*Exercise description*
Which lines of the entries below run from the one holding "staining in tumor cells. Nuclei" to the one holding "cells. (Stains: DAB", inclusive? Set down exactly those lines and no others.

*Provided records*
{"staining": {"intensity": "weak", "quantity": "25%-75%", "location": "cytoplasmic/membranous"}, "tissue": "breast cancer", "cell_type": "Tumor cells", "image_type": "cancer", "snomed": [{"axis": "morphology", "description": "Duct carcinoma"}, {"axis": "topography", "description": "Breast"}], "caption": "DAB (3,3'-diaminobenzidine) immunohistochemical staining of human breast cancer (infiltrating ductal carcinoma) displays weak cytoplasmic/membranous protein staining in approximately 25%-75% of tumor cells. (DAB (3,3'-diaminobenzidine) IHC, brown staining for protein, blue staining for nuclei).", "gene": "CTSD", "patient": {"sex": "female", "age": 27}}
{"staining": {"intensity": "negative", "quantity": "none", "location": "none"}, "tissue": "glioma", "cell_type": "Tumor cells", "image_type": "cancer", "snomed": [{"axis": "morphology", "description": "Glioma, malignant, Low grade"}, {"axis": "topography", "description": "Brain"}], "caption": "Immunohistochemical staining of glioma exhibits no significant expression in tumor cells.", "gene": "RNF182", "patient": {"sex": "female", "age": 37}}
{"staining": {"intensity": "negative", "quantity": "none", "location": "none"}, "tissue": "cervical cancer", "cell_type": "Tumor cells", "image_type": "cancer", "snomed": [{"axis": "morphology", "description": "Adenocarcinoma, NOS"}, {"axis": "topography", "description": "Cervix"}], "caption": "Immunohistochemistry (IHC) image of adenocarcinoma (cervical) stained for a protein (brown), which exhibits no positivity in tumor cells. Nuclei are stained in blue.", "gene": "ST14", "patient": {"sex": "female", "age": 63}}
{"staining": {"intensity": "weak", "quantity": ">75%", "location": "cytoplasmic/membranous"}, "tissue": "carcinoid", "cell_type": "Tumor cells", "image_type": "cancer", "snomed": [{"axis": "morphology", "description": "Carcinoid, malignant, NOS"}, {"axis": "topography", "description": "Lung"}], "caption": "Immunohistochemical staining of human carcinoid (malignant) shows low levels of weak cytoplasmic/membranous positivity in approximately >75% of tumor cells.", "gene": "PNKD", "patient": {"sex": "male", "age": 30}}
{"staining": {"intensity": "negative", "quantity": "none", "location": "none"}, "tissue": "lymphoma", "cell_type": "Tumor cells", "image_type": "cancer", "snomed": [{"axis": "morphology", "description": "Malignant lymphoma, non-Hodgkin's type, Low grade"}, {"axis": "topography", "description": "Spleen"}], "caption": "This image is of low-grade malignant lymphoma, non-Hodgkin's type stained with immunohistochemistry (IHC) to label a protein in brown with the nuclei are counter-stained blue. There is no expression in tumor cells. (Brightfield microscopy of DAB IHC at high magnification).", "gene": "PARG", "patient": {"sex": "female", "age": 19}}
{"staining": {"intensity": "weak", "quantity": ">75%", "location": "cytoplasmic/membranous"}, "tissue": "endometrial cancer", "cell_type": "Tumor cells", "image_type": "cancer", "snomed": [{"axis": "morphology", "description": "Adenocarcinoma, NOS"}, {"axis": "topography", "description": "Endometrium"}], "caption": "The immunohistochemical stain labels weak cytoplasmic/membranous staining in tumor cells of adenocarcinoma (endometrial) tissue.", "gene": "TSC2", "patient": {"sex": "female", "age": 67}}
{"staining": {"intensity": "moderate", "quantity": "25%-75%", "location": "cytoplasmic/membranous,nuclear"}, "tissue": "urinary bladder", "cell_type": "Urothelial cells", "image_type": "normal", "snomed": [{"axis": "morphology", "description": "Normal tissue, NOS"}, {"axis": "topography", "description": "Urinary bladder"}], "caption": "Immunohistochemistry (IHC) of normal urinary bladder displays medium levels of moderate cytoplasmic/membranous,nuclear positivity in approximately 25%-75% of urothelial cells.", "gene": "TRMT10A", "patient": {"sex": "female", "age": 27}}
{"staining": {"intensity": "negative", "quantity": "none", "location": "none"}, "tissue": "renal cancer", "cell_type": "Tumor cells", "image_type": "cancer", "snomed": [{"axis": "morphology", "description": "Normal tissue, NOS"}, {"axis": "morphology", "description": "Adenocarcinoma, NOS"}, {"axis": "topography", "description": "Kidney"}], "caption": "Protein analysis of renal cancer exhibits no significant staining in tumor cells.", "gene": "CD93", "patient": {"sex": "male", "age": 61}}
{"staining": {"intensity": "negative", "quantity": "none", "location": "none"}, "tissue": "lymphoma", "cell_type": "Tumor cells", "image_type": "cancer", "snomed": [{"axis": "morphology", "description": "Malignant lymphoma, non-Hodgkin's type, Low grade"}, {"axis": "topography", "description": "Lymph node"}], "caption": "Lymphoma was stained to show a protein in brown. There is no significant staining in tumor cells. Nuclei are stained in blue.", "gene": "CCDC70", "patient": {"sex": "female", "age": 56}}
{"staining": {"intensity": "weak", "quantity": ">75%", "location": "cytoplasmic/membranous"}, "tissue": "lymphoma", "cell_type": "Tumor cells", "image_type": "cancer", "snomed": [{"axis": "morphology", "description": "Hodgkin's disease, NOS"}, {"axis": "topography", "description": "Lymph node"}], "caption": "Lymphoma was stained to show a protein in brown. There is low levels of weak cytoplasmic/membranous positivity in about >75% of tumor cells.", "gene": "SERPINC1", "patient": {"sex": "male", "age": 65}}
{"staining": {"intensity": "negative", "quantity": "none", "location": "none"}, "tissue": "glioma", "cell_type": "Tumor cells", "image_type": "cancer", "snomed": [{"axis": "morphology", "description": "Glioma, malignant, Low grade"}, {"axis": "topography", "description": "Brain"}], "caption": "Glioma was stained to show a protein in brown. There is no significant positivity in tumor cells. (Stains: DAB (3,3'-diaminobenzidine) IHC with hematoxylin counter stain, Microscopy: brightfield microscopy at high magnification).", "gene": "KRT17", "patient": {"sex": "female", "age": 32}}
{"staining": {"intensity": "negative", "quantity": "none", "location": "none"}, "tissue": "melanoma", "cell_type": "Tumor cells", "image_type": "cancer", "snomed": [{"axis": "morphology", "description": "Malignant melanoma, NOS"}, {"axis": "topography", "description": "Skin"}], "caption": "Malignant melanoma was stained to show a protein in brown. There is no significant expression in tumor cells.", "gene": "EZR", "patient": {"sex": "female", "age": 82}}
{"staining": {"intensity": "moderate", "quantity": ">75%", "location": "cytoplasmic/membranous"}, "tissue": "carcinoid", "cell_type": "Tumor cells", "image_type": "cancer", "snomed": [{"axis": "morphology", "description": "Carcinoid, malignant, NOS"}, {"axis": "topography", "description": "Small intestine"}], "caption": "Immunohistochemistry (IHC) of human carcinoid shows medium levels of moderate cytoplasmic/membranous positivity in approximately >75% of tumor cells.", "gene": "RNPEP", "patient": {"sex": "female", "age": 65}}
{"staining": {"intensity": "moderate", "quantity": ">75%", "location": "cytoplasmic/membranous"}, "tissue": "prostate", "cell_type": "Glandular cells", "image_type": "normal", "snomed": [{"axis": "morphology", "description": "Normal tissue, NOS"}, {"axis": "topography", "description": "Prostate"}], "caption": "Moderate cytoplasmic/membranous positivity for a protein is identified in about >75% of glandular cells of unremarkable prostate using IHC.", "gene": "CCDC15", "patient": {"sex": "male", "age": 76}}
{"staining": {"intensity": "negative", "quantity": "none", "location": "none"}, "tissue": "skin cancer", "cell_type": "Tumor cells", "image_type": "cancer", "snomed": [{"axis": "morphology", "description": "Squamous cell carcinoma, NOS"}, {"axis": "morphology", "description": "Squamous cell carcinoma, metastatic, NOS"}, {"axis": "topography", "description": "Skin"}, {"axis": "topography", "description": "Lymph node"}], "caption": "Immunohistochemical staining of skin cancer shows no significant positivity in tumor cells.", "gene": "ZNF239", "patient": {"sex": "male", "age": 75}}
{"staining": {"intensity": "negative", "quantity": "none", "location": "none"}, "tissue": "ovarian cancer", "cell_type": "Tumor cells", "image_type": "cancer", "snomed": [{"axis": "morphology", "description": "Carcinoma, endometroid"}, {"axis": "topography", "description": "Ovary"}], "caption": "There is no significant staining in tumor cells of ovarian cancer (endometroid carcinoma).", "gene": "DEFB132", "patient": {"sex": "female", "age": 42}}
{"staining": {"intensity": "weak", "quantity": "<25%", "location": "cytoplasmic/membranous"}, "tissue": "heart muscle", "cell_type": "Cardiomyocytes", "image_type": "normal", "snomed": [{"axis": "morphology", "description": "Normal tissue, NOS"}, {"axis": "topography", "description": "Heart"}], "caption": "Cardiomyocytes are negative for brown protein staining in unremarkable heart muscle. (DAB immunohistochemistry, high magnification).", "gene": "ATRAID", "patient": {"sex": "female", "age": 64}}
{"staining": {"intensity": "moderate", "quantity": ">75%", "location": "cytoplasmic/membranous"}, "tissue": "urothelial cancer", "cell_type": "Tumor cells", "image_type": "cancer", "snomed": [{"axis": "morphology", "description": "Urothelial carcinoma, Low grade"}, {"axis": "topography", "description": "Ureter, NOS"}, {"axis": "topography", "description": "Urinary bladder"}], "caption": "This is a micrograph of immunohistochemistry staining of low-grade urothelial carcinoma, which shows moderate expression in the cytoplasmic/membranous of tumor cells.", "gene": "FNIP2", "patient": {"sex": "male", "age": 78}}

*Expected answer*
{"staining": {"intensity": "negative", "quantity": "none", "location": "none"}, "tissue": "lymphoma", "cell_type": "Tumor cells", "image_type": "cancer", "snomed": [{"axis": "morphology", "description": "Malignant lymphoma, non-Hodgkin's type, Low grade"}, {"axis": "topography", "description": "Lymph node"}], "caption": "Lymphoma was stained to show a protein in brown. There is no significant staining in tumor cells. Nuclei are stained in blue.", "gene": "CCDC70", "patient": {"sex": "female", "age": 56}}
{"staining": {"intensity": "weak", "quantity": ">75%", "location": "cytoplasmic/membranous"}, "tissue": "lymphoma", "cell_type": "Tumor cells", "image_type": "cancer", "snomed": [{"axis": "morphology", "description": "Hodgkin's disease, NOS"}, {"axis": "topography", "description": "Lymph node"}], "caption": "Lymphoma was stained to show a protein in brown. There is low levels of weak cytoplasmic/membranous positivity in about >75% of tumor cells.", "gene": "SERPINC1", "patient": {"sex": "male", "age": 65}}
{"staining": {"intensity": "negative", "quantity": "none", "location": "none"}, "tissue": "glioma", "cell_type": "Tumor cells", "image_type": "cancer", "snomed": [{"axis": "morphology", "description": "Glioma, malignant, Low grade"}, {"axis": "topography", "description": "Brain"}], "caption": "Glioma was stained to show a protein in brown. There is no significant positivity in tumor cells. (Stains: DAB (3,3'-diaminobenzidine) IHC with hematoxylin counter stain, Microscopy: brightfield microscopy at high magnification).", "gene": "KRT17", "patient": {"sex": "female", "age": 32}}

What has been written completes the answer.